6 and a half hours later we were at the Tha Khaek bus station. Once again we had to argue with the tuk-tuk mafia to get a reasonable price to get into town. The tuk-tuk driver's in Laos are horrible. Our first quote to get into town (2km away) was 60,000 Kip. We paid that much to get from Vientiane! Anyway, we got a tuk-tuk into the town centre since we hadn't booked a room in advance. After grabbing some food and walking around for a bit we weren't having much luck. There is only about three places to stay near the river and they are quite over priced for what you get. We pulled out our guidebook and got a tuk-tuk driver to drive us to a place
we didn't really want to go.

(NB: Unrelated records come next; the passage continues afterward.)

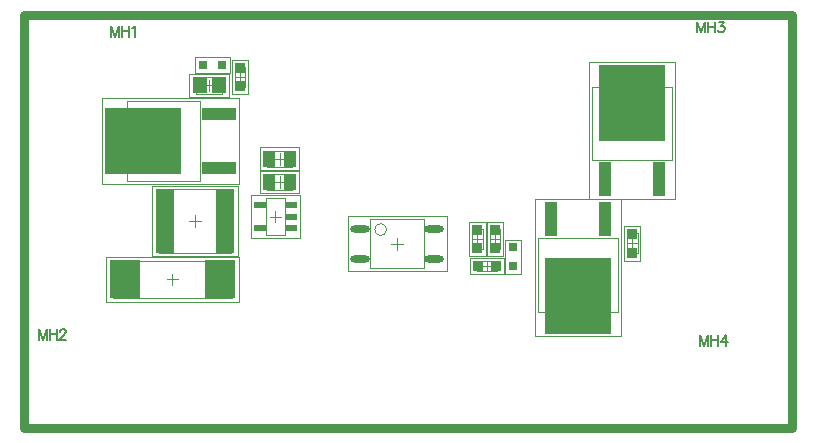
<source format=gtp>
G04*
G04 #@! TF.GenerationSoftware,Altium Limited,Altium Designer,18.1.11 (251)*
G04*
G04 Layer_Color=8421504*
%FSLAX25Y25*%
%MOIN*%
G70*
G01*
G75*
%ADD13C,0.00197*%
%ADD15C,0.00650*%
%ADD16C,0.03000*%
%ADD17C,0.00394*%
%ADD18R,0.04134X0.02362*%
%ADD19R,0.03937X0.05315*%
%ADD20R,0.03543X0.03347*%
%ADD21R,0.03150X0.03150*%
%ADD22R,0.10197X0.12756*%
%ADD23R,0.11811X0.03937*%
%ADD24R,0.25197X0.21850*%
%ADD25R,0.06496X0.21260*%
%ADD26R,0.05118X0.05709*%
%ADD27O,0.06496X0.02362*%
%ADD28R,0.03150X0.03150*%
%ADD29R,0.03937X0.11811*%
%ADD30R,0.21850X0.25197*%
%ADD31R,0.03347X0.03543*%
D13*
X75590Y77756D02*
X92126D01*
X75590Y63189D02*
X92126D01*
X75590D02*
Y77756D01*
X92126Y63189D02*
Y77756D01*
X91780Y78150D02*
Y85630D01*
X78787Y78150D02*
Y85630D01*
Y78150D02*
X91780D01*
X78787Y85630D02*
X91780D01*
X74756Y111343D02*
Y122760D01*
X69244Y111343D02*
Y122760D01*
X74756D01*
X69244Y111343D02*
X74756D01*
X57142Y118441D02*
X68362D01*
X68559D02*
Y123559D01*
X57142D02*
X68362D01*
X57142Y118441D02*
Y123559D01*
X27468Y42020D02*
Y56980D01*
X71563Y42020D02*
Y56980D01*
X27468D02*
X71563D01*
X27468Y42020D02*
X71563D01*
X25984Y109941D02*
X71653D01*
X25984Y81398D02*
X71653D01*
X25984D02*
Y109941D01*
X71653Y81398D02*
Y109941D01*
X42630Y80614D02*
X71370D01*
X42630Y57386D02*
X71370D01*
X42630D02*
Y80614D01*
X71370Y57386D02*
Y80614D01*
X55118Y110236D02*
X68504D01*
X55118Y118110D02*
X68504D01*
Y110236D02*
Y118110D01*
X55118Y110236D02*
Y118110D01*
X107874Y52165D02*
X140945D01*
X107874Y70669D02*
X140945D01*
Y52165D02*
Y70669D01*
X107874Y52165D02*
Y70669D01*
X160433Y51378D02*
X165551D01*
X160433D02*
Y62598D01*
Y62795D02*
X165551D01*
Y51378D02*
Y62598D01*
X217028Y76378D02*
Y122047D01*
X188484Y76378D02*
Y122047D01*
X217028D01*
X188484Y76378D02*
X217028D01*
X170374Y30512D02*
Y76181D01*
X198917Y30512D02*
Y76181D01*
X170374Y30512D02*
X198917D01*
X170374Y76181D02*
X198917D01*
X200000Y55807D02*
Y67224D01*
X205512Y55807D02*
Y67224D01*
X200000Y55807D02*
X205512D01*
X200000Y67224D02*
X205512D01*
X78787Y86024D02*
Y93504D01*
X91780Y86024D02*
Y93504D01*
X78787D02*
X91780D01*
X78787Y86024D02*
X91780D01*
X153937Y57284D02*
Y68701D01*
X148425Y57284D02*
Y68701D01*
X153937D01*
X148425Y57284D02*
X153937D01*
X160039Y51181D02*
Y56693D01*
X148622Y51181D02*
Y56693D01*
Y51181D02*
X160039D01*
X148622Y56693D02*
X160039D01*
X154331Y68799D02*
X159843D01*
X154331Y57382D02*
X159843D01*
Y68799D01*
X154331Y57382D02*
Y68799D01*
D15*
X225385Y30878D02*
Y27379D01*
Y30878D02*
X226718Y27379D01*
X228051Y30878D02*
X226718Y27379D01*
X228051Y30878D02*
Y27379D01*
X229051Y30878D02*
Y27379D01*
X231383Y30878D02*
Y27379D01*
X229051Y29212D02*
X231383D01*
X234016Y30878D02*
X232350Y28545D01*
X234849D01*
X234016Y30878D02*
Y27379D01*
X224380Y135393D02*
Y131894D01*
Y135393D02*
X225713Y131894D01*
X227046Y135393D02*
X225713Y131894D01*
X227046Y135393D02*
Y131894D01*
X228046Y135393D02*
Y131894D01*
X230379Y135393D02*
Y131894D01*
X228046Y133727D02*
X230379D01*
X231678Y135393D02*
X233511D01*
X232511Y134060D01*
X233011D01*
X233345Y133893D01*
X233511Y133727D01*
X233678Y133227D01*
Y132893D01*
X233511Y132393D01*
X233178Y132060D01*
X232678Y131894D01*
X232178D01*
X231678Y132060D01*
X231512Y132227D01*
X231345Y132560D01*
X4891Y32873D02*
Y29374D01*
Y32873D02*
X6224Y29374D01*
X7557Y32873D02*
X6224Y29374D01*
X7557Y32873D02*
Y29374D01*
X8557Y32873D02*
Y29374D01*
X10890Y32873D02*
Y29374D01*
X8557Y31207D02*
X10890D01*
X12023Y32040D02*
Y32207D01*
X12190Y32540D01*
X12356Y32707D01*
X12689Y32873D01*
X13356D01*
X13689Y32707D01*
X13856Y32540D01*
X14023Y32207D01*
Y31874D01*
X13856Y31540D01*
X13523Y31040D01*
X11856Y29374D01*
X14189D01*
X29097Y133873D02*
Y130374D01*
Y133873D02*
X30430Y130374D01*
X31763Y133873D02*
X30430Y130374D01*
X31763Y133873D02*
Y130374D01*
X32763Y133873D02*
Y130374D01*
X35096Y133873D02*
Y130374D01*
X32763Y132207D02*
X35096D01*
X36062Y133207D02*
X36395Y133373D01*
X36895Y133873D01*
Y130374D01*
D16*
X0Y137795D02*
X255906D01*
X0Y0D02*
Y137795D01*
X255906Y0D02*
Y137795D01*
X0Y0D02*
X255906D01*
D17*
X120866Y66142D02*
G03*
X120866Y66142I-1969J0D01*
G01*
X80610Y76673D02*
X87106D01*
X80610Y64272D02*
X87106D01*
X80610D02*
Y76673D01*
X87106Y64272D02*
Y76673D01*
X89417Y79232D02*
Y84547D01*
X81150Y79232D02*
Y84547D01*
Y79232D02*
X89417D01*
X81150Y84547D02*
X89417D01*
X73772Y113705D02*
Y120398D01*
X70228Y113705D02*
Y120398D01*
X73772D01*
X70228Y113705D02*
X73772D01*
X29831Y43201D02*
Y55799D01*
X69201Y43201D02*
Y55799D01*
X29831D02*
X69201D01*
X29831Y43201D02*
X69201D01*
X34252Y108957D02*
X58661D01*
X34252Y82382D02*
X58661D01*
X34252D02*
Y108957D01*
X58661Y82382D02*
Y108957D01*
X44992Y79630D02*
X69008D01*
X44992Y58370D02*
X69008D01*
X44992D02*
Y79630D01*
X69008Y58370D02*
Y79630D01*
X57480Y111319D02*
X66142D01*
X57480Y117028D02*
X66142D01*
Y111319D02*
Y117028D01*
X57480Y111319D02*
Y117028D01*
X115354Y53150D02*
X133465D01*
X115354Y69685D02*
X133465D01*
Y53150D02*
Y69685D01*
X115354Y53150D02*
Y69685D01*
X216043Y89370D02*
Y113779D01*
X189469Y89370D02*
Y113779D01*
X216043D01*
X189469Y89370D02*
X216043D01*
X171358Y38780D02*
Y63189D01*
X197933Y38780D02*
Y63189D01*
X171358Y38780D02*
X197933D01*
X171358Y63189D02*
X197933D01*
X200984Y58169D02*
Y64862D01*
X204527Y58169D02*
Y64862D01*
X200984Y58169D02*
X204527D01*
X200984Y64862D02*
X204527D01*
X81150Y87106D02*
Y92421D01*
X89417Y87106D02*
Y92421D01*
X81150D02*
X89417D01*
X81150Y87106D02*
X89417D01*
X152953Y59646D02*
Y66339D01*
X149409Y59646D02*
Y66339D01*
X152953D01*
X149409Y59646D02*
X152953D01*
X157677Y52165D02*
Y55709D01*
X150984Y52165D02*
Y55709D01*
Y52165D02*
X157677D01*
X150984Y55709D02*
X157677D01*
X155315Y66437D02*
X158858D01*
X155315Y59744D02*
X158858D01*
Y66437D01*
X155315Y59744D02*
Y66437D01*
X83858Y68504D02*
Y72441D01*
X81890Y70472D02*
X85827D01*
X83315Y81890D02*
X87252D01*
X85283Y79921D02*
Y83858D01*
X70228Y117051D02*
X73772D01*
X72000Y115279D02*
Y118823D01*
X47547Y49500D02*
X51484D01*
X49516Y47532D02*
Y51468D01*
X48819Y93701D02*
Y97638D01*
X46850Y95669D02*
X50787D01*
X57000Y67032D02*
Y70969D01*
X55032Y69000D02*
X58969D01*
X61811Y112205D02*
Y116142D01*
X59842Y114173D02*
X63779D01*
X124409Y59449D02*
Y63386D01*
X122441Y61417D02*
X126378D01*
X200787Y99213D02*
X204724D01*
X202756Y97244D02*
Y101181D01*
X182677Y53347D02*
X186614D01*
X184646Y51378D02*
Y55315D01*
X200984Y61516D02*
X204527D01*
X202756Y59744D02*
Y63287D01*
X83315Y89764D02*
X87252D01*
X85283Y87795D02*
Y91732D01*
X149409Y62992D02*
X152953D01*
X151181Y61221D02*
Y64764D01*
X152559Y53937D02*
X156102D01*
X154331Y52165D02*
Y55709D01*
X157087Y61319D02*
Y64862D01*
X155315Y63090D02*
X158858D01*
D18*
X78543Y66732D02*
D03*
Y74213D02*
D03*
X89173D02*
D03*
Y70472D02*
D03*
Y66732D02*
D03*
D19*
X88827Y81890D02*
D03*
X81740D02*
D03*
X81740Y89764D02*
D03*
X88827D02*
D03*
D20*
X72000Y120102D02*
D03*
Y114000D02*
D03*
X202756Y58465D02*
D03*
Y64567D02*
D03*
X151181Y66043D02*
D03*
Y59941D02*
D03*
X157087Y66142D02*
D03*
Y60039D02*
D03*
D21*
X59701Y121000D02*
D03*
X66000D02*
D03*
D22*
X33531Y49500D02*
D03*
X65500D02*
D03*
D23*
X64961Y104685D02*
D03*
Y86654D02*
D03*
D24*
X39567Y95669D02*
D03*
D25*
X46862Y69000D02*
D03*
X67138D02*
D03*
D26*
X64961Y114173D02*
D03*
X58661D02*
D03*
D27*
X136713Y66417D02*
D03*
X112106Y56417D02*
D03*
Y66417D02*
D03*
X136713Y56417D02*
D03*
D28*
X162992Y60236D02*
D03*
Y53937D02*
D03*
D29*
X193740Y83071D02*
D03*
X211772D02*
D03*
X193661Y69488D02*
D03*
X175630D02*
D03*
D30*
X202756Y108465D02*
D03*
X184646Y44094D02*
D03*
D31*
X151279Y53937D02*
D03*
X157382D02*
D03*
M02*

</source>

The Thakhek Travel Lodge is the typical backpacker guesthouse. It has a monopoly over the whole town. Locals don't like it because everyone always stays there and that is why we wanted to avoid it – we would rather give our money to a local business owner. Unfortunately Tha Khaek isn't working all that hard to build up its westerner tourism industry and the Travel Lodge is the most affordable and backpacker welcoming place in town. The rooms are extremely basic, but clean. The staff is used to having westerners around and obviously expects most of the local tourism money so depending on who you talk to they can be friendly or arrogant.
We hung out around the guesthouse for the evening. They have a small fire pit that everyone kind of congregates around at night and we had some nice conversations with other travellers. The next day we went out to see what the rest of the town had to offer. Determined not to give the Travel Lodge anymore of our money, we walked to the morning market for food and then headed into town. It's about 2 and a half kilometers
from the lodge to town centre by the river but with Tyler's foot getting better every day it wasn't that bad of a walk. The town really isn't very attractive. It generally looks run down and dirty (as do many Laos towns) but the dirty part is actually caused by all the dust; Laos is very dusty in the dry season. When you approach the river however, the city comes to life. There are many restaurants along the river with seating right on the river side that have views of Thailand directly across the Mekong. Street vendors set up around the fountain in the evening and the buildings are quite picturesque. When we came into town we grabbed a fruit shake and sat by the river. After relaxing a bit we walked along the river and through a couple of small streets. It was a beautiful sunny day. While there isn't all that much to see or do in town, we spent the entire afternoon wandering around; we had a coffee, enjoyed a meal, drank a beer and watched the sunset. The sun set right over Thailand. Just as the sky started to change colours some clouds came in to
cover what we were hoping would be another great sunset. Luckily just before it set the sun poked out the bottom of those clouds. It looked like an eye in the sky between the Thailand horizon and the looming clouds above.
As soon as the sun set it got fairly chilly so we caught a tuk-tuk back to the Travel Lodge. Our evening was another quiet one. The next morning we were up for a big travel day to Tad Lo, a town and three waterfalls.
Xoxo Ty+Becs traveller tip: Tha Khaek is most commonly used as a base or stopping point on “The Loop”. If you are planning on just staying one night on your journey Travel Lodge is perfectly situated on the main highway and is really convenient in that situation. However, if you want to see any of the town itself (which we highly recommend) then stay in town. There are only a couple of guesthouses/hotels but it's a much nicer atmosphere. The street vendors of course come out around sunset and it's a wonderful place to have a meal or drink by the river.